As I reported last week, the affair was ostensibly the music venue's last hurrah before closing for good due to its co-owners Devin Schulte and Brannon Kleinlein deciding to get out of the bar business.

The pair got onstage during the party and thanked everyone in attendance for supporting their establishment over the past six years. Ryan Prier, guitarist for The Black Moods, told the audience during the band's set how much they dug playing at Last Exit. Toasts were raised, tears were (likely) shed, and everyone seemed to say their goodbyes to the place.

The funny thing, however, is that there's a chance that Last Exit may still live. And one of the people attempting the resuscitation is Jack Maverik.

While most people know the cat as the soundman at the bar (or as the former manager of now-defunct pop band The Loveblisters), he's hoping to add another job to his resume: co-owner of Last Exit.

In my previous posts on the situation (read them here and here), Kleinlein and Schulte had mentioned unnamed individuals who were attempting to purchase the bar. On Saturday night, however, they finally revealed one of the mystery men to be Maverick with Kleinlein announcing him as the "new owner" of Last Exit during his speech.

Maverick later told me that he decided to buy the venue earlier this year along with doorman Brad White (as well as a third partner Rick Southern) after Kleinlein and Schulte became burned out with running the joint over the past six years (they transformed it from an old dive called BJ's Meeting Place into Last Exit in 2003). The duo's multi-year lease expired at the end of March and they'd been looking for a buyer to continue running things. Apparently, Maverik and his buds fit the bill.

"I had been trying to book some up-and-coming local bands like Miniature Tigers and The Loveblisters and Brannon and Devin suggested I take things over," Maverik says.

Kleinlein and Schulte started the process of selling the business to Maverik and his partners, and up until last week it looked like Last Exit would live on. The soundman says they'd gotten "90 percent" through the process when they decided to notify Arizona Partners Retail Investment Group, the company that owns the Tempe strip mall housing Last Exit.

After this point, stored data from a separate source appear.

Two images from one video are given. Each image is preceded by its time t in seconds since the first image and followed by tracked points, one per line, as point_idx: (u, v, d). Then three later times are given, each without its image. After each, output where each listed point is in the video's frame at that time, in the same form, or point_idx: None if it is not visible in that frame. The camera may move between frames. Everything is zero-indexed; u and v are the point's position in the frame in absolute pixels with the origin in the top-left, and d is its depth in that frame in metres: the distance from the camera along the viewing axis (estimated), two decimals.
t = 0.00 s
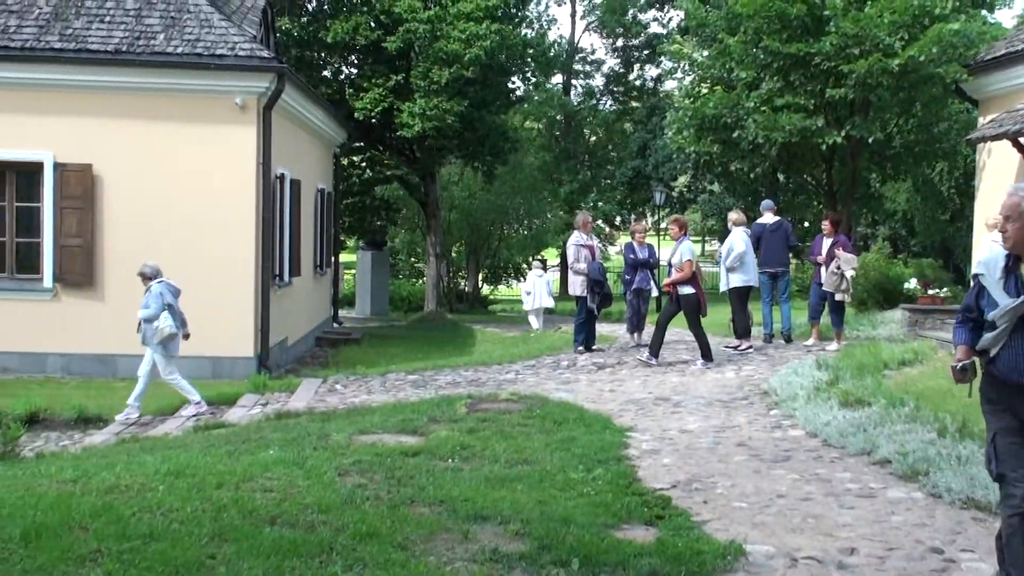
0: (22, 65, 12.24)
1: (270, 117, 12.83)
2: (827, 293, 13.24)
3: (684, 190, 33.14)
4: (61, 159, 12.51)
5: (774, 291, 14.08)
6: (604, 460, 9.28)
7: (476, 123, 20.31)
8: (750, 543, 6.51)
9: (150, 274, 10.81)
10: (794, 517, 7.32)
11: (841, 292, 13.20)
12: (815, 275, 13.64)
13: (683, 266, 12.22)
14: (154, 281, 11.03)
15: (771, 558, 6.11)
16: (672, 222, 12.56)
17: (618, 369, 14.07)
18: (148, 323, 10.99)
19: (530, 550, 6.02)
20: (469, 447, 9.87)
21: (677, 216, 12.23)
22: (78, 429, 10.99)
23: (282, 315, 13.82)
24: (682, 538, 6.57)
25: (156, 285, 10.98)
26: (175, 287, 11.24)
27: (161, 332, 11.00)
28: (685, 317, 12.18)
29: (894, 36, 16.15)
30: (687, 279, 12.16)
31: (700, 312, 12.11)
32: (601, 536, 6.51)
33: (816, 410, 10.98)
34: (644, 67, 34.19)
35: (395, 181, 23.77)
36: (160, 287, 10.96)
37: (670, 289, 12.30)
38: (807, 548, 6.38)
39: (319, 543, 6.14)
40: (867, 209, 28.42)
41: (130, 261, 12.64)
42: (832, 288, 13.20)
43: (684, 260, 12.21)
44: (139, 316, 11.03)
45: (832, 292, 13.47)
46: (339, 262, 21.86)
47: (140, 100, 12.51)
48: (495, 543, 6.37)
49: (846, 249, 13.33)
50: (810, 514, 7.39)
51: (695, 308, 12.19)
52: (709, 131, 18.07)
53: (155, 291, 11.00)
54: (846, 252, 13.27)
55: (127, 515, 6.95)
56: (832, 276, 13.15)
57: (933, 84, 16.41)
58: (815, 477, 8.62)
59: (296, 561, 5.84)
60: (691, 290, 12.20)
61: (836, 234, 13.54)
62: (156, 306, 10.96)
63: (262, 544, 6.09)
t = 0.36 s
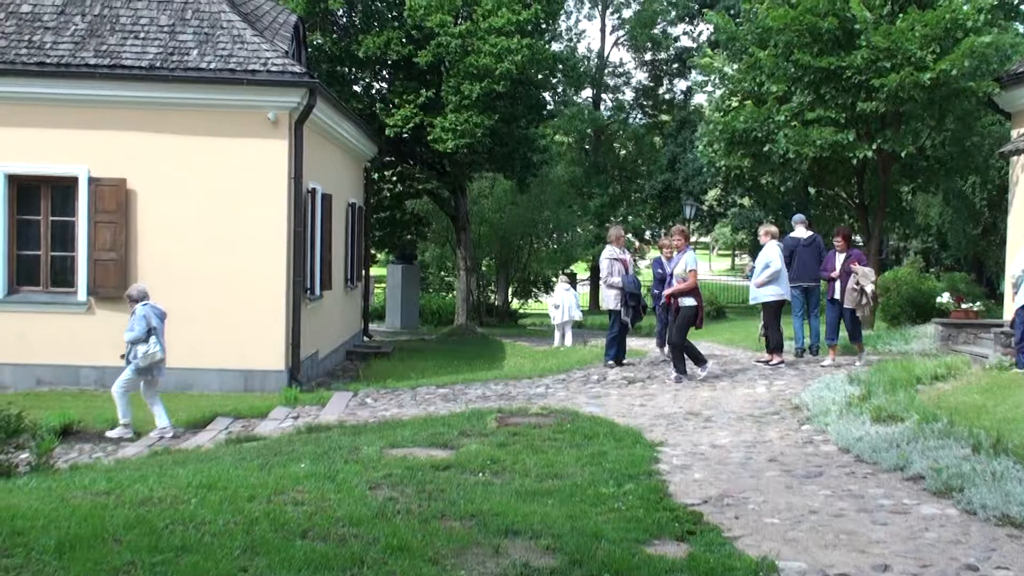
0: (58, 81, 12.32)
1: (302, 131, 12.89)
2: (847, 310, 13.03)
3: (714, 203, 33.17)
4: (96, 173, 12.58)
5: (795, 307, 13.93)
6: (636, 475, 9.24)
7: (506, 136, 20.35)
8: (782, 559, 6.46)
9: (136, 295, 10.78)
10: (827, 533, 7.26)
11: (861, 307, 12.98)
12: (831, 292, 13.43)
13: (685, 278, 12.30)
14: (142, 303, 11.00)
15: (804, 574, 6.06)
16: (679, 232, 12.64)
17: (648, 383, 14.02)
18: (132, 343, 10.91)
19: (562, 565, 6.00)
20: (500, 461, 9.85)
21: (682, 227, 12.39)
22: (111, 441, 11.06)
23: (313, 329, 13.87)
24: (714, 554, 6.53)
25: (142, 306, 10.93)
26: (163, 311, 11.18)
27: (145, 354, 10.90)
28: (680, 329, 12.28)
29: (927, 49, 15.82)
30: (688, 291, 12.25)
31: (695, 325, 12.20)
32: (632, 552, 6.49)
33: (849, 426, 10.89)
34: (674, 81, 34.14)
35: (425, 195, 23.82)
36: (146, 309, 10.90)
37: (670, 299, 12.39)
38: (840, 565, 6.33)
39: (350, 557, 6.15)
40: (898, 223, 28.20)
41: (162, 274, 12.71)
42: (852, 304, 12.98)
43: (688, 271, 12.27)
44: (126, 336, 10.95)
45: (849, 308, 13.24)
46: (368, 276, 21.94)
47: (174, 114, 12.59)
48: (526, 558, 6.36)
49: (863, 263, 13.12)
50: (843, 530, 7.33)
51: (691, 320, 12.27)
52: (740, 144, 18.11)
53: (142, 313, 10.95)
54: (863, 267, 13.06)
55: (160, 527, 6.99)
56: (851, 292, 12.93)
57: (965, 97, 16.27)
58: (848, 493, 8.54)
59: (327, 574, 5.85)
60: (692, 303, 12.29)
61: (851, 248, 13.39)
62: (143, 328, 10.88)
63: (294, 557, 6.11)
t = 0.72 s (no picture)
0: (97, 95, 12.41)
1: (336, 144, 12.94)
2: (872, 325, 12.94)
3: (748, 216, 32.89)
4: (132, 186, 12.66)
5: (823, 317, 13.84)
6: (669, 488, 9.18)
7: (539, 149, 20.36)
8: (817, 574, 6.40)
9: (120, 315, 10.75)
10: (862, 548, 7.18)
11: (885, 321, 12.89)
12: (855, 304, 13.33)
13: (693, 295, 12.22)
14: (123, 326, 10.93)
15: None
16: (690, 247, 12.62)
17: (681, 396, 13.95)
18: (111, 367, 10.78)
19: None
20: (532, 474, 9.82)
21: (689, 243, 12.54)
22: (147, 452, 11.15)
23: (346, 340, 13.91)
24: (748, 568, 6.48)
25: (122, 328, 10.87)
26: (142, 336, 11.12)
27: (125, 376, 10.77)
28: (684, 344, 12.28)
29: (962, 61, 15.66)
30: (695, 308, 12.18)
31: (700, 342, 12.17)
32: (665, 566, 6.46)
33: (883, 440, 10.78)
34: (707, 93, 34.06)
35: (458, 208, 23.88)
36: (127, 330, 10.85)
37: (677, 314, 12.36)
38: None
39: (383, 569, 6.16)
40: (934, 234, 27.94)
41: (198, 287, 12.78)
42: (875, 317, 12.89)
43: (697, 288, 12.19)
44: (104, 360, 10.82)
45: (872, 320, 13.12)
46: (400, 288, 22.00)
47: (210, 128, 12.67)
48: (558, 571, 6.34)
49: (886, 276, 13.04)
50: (878, 545, 7.25)
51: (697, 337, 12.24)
52: (773, 156, 18.03)
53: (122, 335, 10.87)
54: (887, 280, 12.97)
55: (195, 537, 7.03)
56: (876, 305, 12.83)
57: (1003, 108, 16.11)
58: (883, 508, 8.45)
59: None
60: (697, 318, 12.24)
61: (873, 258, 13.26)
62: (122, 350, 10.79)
63: (328, 568, 6.13)
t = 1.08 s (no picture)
0: (134, 104, 12.47)
1: (369, 151, 12.98)
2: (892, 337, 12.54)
3: (781, 222, 33.01)
4: (168, 194, 12.73)
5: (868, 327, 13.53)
6: (703, 497, 9.12)
7: (572, 157, 20.35)
8: None
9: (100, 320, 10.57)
10: (898, 559, 7.11)
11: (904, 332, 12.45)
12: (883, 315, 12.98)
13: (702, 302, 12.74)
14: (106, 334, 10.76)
15: None
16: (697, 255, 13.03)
17: (715, 405, 13.87)
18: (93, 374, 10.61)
19: None
20: (565, 482, 9.79)
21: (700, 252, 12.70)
22: (182, 458, 11.21)
23: (379, 347, 13.95)
24: None
25: (104, 335, 10.68)
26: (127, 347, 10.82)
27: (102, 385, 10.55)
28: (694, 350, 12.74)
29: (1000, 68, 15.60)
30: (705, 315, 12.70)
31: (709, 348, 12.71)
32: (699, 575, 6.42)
33: (920, 450, 10.66)
34: (741, 102, 33.90)
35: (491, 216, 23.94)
36: (107, 337, 10.64)
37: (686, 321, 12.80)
38: None
39: None
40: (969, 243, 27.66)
41: (232, 294, 12.84)
42: (894, 328, 12.50)
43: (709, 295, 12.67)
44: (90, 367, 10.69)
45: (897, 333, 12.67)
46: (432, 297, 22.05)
47: (245, 136, 12.74)
48: None
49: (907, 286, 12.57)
50: (914, 556, 7.17)
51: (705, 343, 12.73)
52: (808, 163, 18.04)
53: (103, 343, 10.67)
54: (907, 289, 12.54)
55: (230, 543, 7.06)
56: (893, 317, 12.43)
57: None
58: (919, 519, 8.36)
59: None
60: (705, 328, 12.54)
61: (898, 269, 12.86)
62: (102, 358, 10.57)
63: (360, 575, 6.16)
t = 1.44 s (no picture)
0: (167, 117, 12.56)
1: (401, 163, 13.01)
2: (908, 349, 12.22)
3: (812, 232, 32.01)
4: (201, 206, 12.81)
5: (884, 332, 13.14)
6: (736, 507, 9.07)
7: (602, 166, 20.29)
8: None
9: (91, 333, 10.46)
10: (934, 570, 7.03)
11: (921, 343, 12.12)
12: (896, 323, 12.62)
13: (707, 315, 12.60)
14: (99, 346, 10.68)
15: None
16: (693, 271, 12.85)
17: (747, 415, 13.80)
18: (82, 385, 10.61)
19: None
20: (597, 492, 9.75)
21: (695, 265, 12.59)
22: (215, 468, 11.27)
23: (411, 358, 13.99)
24: None
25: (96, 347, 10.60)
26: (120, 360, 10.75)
27: (90, 398, 10.54)
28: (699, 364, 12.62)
29: None
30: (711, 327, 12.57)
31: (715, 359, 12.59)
32: None
33: (955, 460, 10.56)
34: (771, 110, 33.71)
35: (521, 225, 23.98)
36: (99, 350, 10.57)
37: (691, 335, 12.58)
38: None
39: None
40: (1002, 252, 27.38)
41: (265, 304, 12.89)
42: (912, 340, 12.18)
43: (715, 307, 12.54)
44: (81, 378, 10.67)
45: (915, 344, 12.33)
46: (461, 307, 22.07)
47: (278, 147, 12.79)
48: None
49: (921, 295, 12.22)
50: (951, 567, 7.10)
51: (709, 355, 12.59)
52: (839, 171, 17.89)
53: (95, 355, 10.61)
54: (920, 298, 12.18)
55: (263, 553, 7.08)
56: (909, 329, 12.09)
57: None
58: (955, 530, 8.27)
59: None
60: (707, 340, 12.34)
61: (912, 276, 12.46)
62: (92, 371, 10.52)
63: None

And that's where they reportedly hit a snag. Maverick claims that APM demanded on April 15 that they provide a year's rent in advance, to the tune of $40,000. He states that it's something of "an unusual request" for a landlord to make, and feels like APM possibly wanted Last Exit to close for good. (Leigh Brown, a spokesperson for Arizona Partners, declined to comment on the matter).

"Brannon, Devin, and I were so anxious to get this deal done, we didn't go through a broker or anything, we just plowed ahead," Maverick says. "We didn't foresee any of these problems, we felt, worst case scenario, we'd have to put the first and last month's rent down.

"We've been here for six years and have been really good tenants, so it's kinda unusual that [APM] would ask for that kind of cash."

The request put a damper on the deal, and it appeared (for all intents and purposes) that Last Exit would be closing at the end of April after all.

Maverik says he and his partners were able to pony up the money, however, and scheduled a meeting with APM yesterday afternoon to see if they can somehow secure a one-year lease and keep Last Exit alive. I attempted to reach Jack on Monday evening to learn the outcome of the meeting, but he hasn't returned my calls.

I've got my fingers crossed that no news is good news.